*YOUR INSTRUCTIONS*: Within the records that follow, restate exactly the lines from the line with "Apple depășește Nvidia" down to the line with "Ultime notizie", including both. Omit the pictures.

*Stored data entries*:
----------------

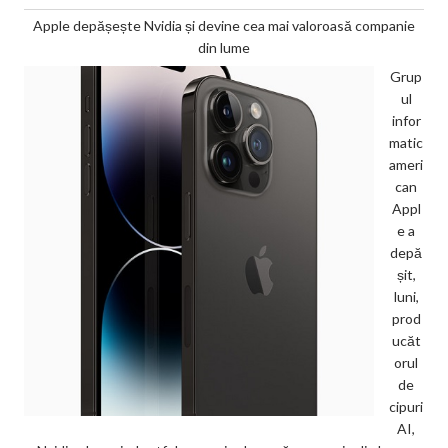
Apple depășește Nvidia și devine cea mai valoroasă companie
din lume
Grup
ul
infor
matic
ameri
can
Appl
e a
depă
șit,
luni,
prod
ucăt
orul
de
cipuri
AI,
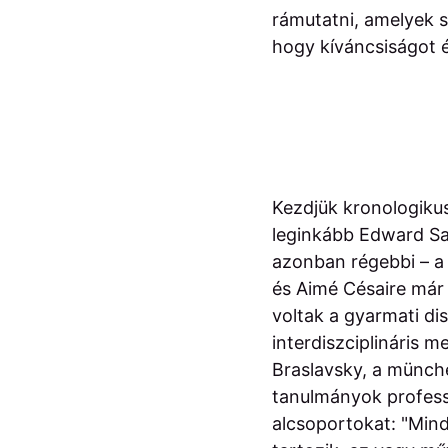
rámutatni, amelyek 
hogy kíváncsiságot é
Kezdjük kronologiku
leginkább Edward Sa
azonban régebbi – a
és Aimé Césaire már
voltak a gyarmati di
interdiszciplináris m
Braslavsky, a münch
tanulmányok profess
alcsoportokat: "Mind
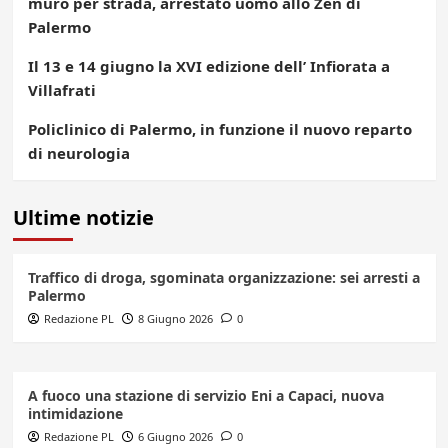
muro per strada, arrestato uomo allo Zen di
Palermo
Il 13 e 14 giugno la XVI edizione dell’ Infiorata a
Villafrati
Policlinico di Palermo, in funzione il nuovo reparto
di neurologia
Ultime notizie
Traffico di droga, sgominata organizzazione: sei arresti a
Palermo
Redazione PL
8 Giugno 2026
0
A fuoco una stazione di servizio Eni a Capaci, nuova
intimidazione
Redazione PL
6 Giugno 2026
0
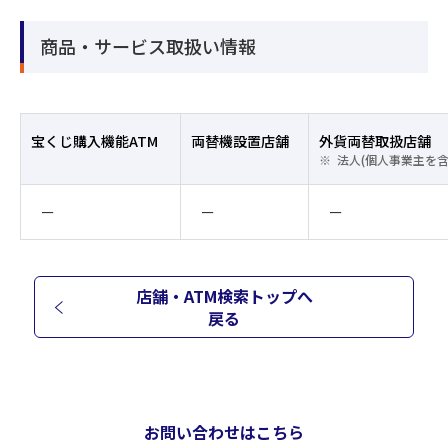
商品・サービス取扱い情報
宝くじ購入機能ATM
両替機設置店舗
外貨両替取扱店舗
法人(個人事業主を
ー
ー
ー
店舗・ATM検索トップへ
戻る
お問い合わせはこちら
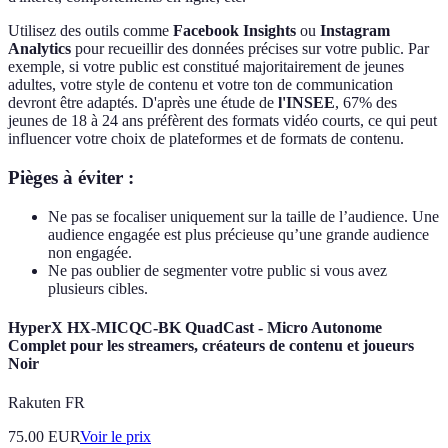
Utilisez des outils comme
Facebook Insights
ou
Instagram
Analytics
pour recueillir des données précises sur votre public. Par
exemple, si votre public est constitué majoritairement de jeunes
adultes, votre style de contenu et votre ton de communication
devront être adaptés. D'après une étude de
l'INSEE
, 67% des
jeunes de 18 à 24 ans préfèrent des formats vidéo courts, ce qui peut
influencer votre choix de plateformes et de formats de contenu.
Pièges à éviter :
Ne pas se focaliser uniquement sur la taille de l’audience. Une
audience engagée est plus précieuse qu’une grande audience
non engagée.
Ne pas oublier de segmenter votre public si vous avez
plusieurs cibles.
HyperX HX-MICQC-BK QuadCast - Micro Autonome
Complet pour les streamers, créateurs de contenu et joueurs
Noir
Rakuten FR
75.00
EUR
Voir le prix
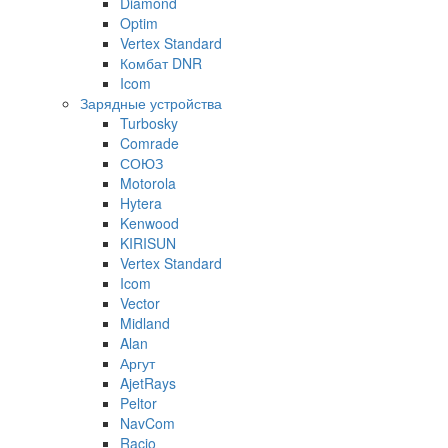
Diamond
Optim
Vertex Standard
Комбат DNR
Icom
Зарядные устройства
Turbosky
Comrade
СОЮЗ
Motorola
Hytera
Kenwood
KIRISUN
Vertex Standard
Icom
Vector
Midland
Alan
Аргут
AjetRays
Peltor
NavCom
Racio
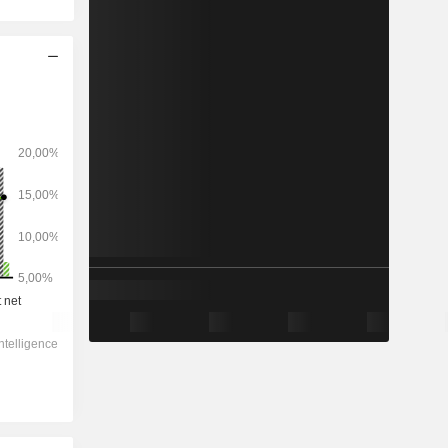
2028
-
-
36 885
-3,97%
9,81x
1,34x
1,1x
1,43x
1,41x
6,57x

----------------

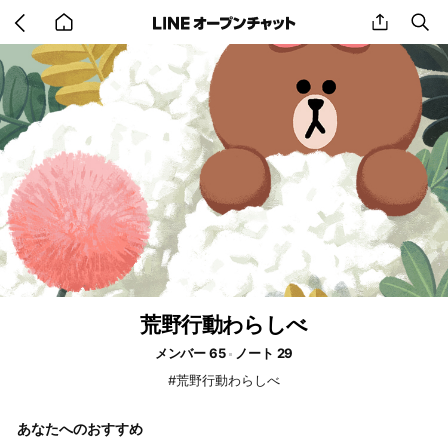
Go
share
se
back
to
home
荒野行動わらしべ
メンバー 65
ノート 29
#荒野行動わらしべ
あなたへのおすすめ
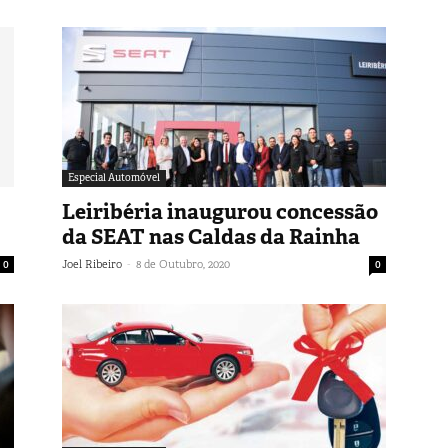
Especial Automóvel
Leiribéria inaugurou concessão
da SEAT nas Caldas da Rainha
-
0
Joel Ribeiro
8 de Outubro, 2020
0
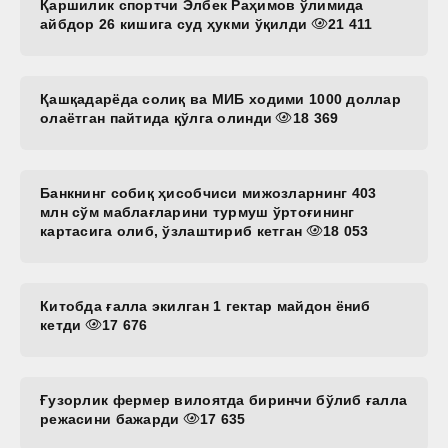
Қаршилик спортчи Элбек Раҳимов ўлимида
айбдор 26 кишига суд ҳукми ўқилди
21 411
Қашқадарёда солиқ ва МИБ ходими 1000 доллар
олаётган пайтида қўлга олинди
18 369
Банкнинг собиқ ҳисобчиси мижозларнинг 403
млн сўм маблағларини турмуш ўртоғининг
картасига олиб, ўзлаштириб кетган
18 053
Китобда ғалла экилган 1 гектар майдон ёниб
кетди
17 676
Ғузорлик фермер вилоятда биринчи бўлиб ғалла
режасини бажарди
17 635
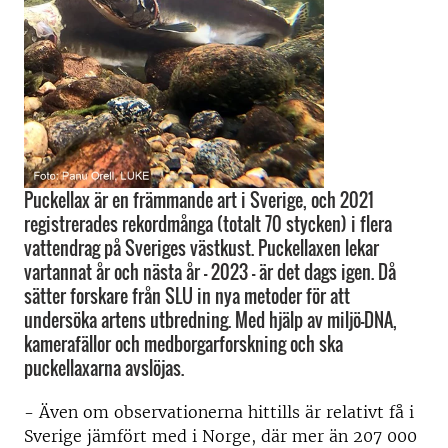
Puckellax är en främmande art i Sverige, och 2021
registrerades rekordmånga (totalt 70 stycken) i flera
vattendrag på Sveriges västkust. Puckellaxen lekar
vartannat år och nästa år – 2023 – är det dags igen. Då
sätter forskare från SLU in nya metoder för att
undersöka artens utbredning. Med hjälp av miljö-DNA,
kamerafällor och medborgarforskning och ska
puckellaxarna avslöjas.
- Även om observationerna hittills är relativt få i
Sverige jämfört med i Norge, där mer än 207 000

----------------

*EXPECTED ANSWER*:
Apple depășește Nvidia și devine cea mai valoroasă companie
din lume
Grup
ul
infor
matic
ameri
can
Appl
e a
depă
șit,
luni,
prod
ucăt
orul
de
cipuri
AI,
rámutatni, amelyek 
hogy kíváncsiságot é
Kezdjük kronologiku
leginkább Edward Sa
azonban régebbi – a
és Aimé Césaire már
voltak a gyarmati di
interdiszciplináris m
Braslavsky, a münch
tanulmányok profess
alcsoportokat: "Mind
muro per strada, arrestato uomo allo Zen di
Palermo
Il 13 e 14 giugno la XVI edizione dell’ Infiorata a
Villafrati
Policlinico di Palermo, in funzione il nuovo reparto
di neurologia
Ultime notizie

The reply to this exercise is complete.